Thought I was writing this letter for a girl in Starbucks after I could not help but eavesdrop on her phone conversation… She walked away and I just sat there, staring at the words I wrote to her. The letters jumped from the page.
Turns out I was writing it not just for her but for me, my best friend and a slew of other young women just trying to find their place in this life.
If that’s you today, then this letter is yours.
I’m sorry but I could not help but sit within your phone conversation.
I’ll admit it right now. Up Front. I totally sat somewhere between the iced coffee in front of you and the mess of paperwork surrounding you.
Somewhere between the iPhone to your ear and the Words that Seemed to Shatter Against the Starbucks Window you sat beside.
I stayed and lingered for a while. Hanging off the words you said to someone who should have been better to you.
“You know… I am doing OK.”
A Great Pause.
“It’s just tough… I am going to have to prove myself… I just need to be relevant in some way. The way I was in LA… It’s been hard to be nothing at the end of the day.”
And gosh, I don’t know you, so I guess this is where I wanted the most to break into the conversation and awkwardly make some comment about how much I adore your blouse. The green really fits you.
I don’t really care about the green blouse, I just have a tough time blurting out to strangers that I think the world is better because of them.
And all I really want to say, beyond silk and satin compliments, is that I am in your shoes. That a million of us are in your shoes today. Wanting to feel adequate. Loved. Wondering if we should start jumping on tables and yelling in the middle of the Fresh Produce aisles of Target just so people know we are here. That we exist. That we matter.
You know, if I were a psychologist I might attest that it all traced back to our Little Girl Days…Beside toys & dolls with frilled dresses, we became Girls Who Cared Too Much. Lived Too Little. Tried Too Hard to Win Too Little of Love than the Great Love We Truly Deserved.
If I were a sociologist I would say it stems back the Mean Girls. To the cold shuns of lockers closing & twisted teeth, neon metal filling their mouths, who slur secrets to one another about the way we dress and the hairs on our heads. That’s when we became Slaves, Shackled to What the World Thinks of Us.

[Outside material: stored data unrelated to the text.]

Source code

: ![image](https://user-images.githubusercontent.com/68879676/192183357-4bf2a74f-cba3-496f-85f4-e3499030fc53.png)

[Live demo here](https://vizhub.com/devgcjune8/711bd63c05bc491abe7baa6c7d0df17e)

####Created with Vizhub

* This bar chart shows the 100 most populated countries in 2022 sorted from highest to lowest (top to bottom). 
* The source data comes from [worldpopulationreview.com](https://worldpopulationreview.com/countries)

And if I were an anthropologist I would say this goes all the way back to Eve…. Even in her fig leaf ensembles, I am so certain if she had been handed a resume, an LSAT study book, a pair of tweezers and a beauty magazine she would have found ways to sit by the water when Adam wasn’t looking, stare into her reflection and whisper out loud, “Be more, Eve. Be more.”
But strip from me the “psych” & “soc” & “anthro” and I am just some Ologist who is dying to tell you that you don’t have to be alone in this. That we can figure out this mess together. Day by day. Even minute by minute if it takes us that long. But we don’t have to go it alone.
I say we, and not you, because already—even if you don’t believe it—I’m determined to not leave you alone in this.
We can get an army going, for I know there are a lot of pretty girls this side of the town who would gather alongside us.
We could plant a box in the middle of town and, on days when we are feeling lovely, we could pour the loveliness in. When you are feeling beautiful, you go ahead and pour into it too. Pass that love to the box for a girl who’s feeling less Lovely & needs a lift the next day. We could seesaw love… back and forth to one another. It could be a beautiful, radical thing that would keep us away from coffee shops that leave us spilling self-worth out from the seams of phone conversations.
We could laugh about this one day over too many glasses of wine. We could cock our heads back and snicker for several hours over the silliness that’s now stitched to the days we called ourselves Worthless. Not Good Enough. Inadequate. Irrelevant.
Snicker, snicker, snicker, I think I’d like to laugh about this one day, to reach a point where I could stand before a mirror and laugh until my head falls off, saying to the girl with brown hair looking back, “How did I ever abandon you? Cut you down? Push you into boxes far too small?
I love you, and I adore you. I love you, and I adore you.
You are my best friend and I won’t forget to remember that… you are my best friend and I wont remember to forget that.”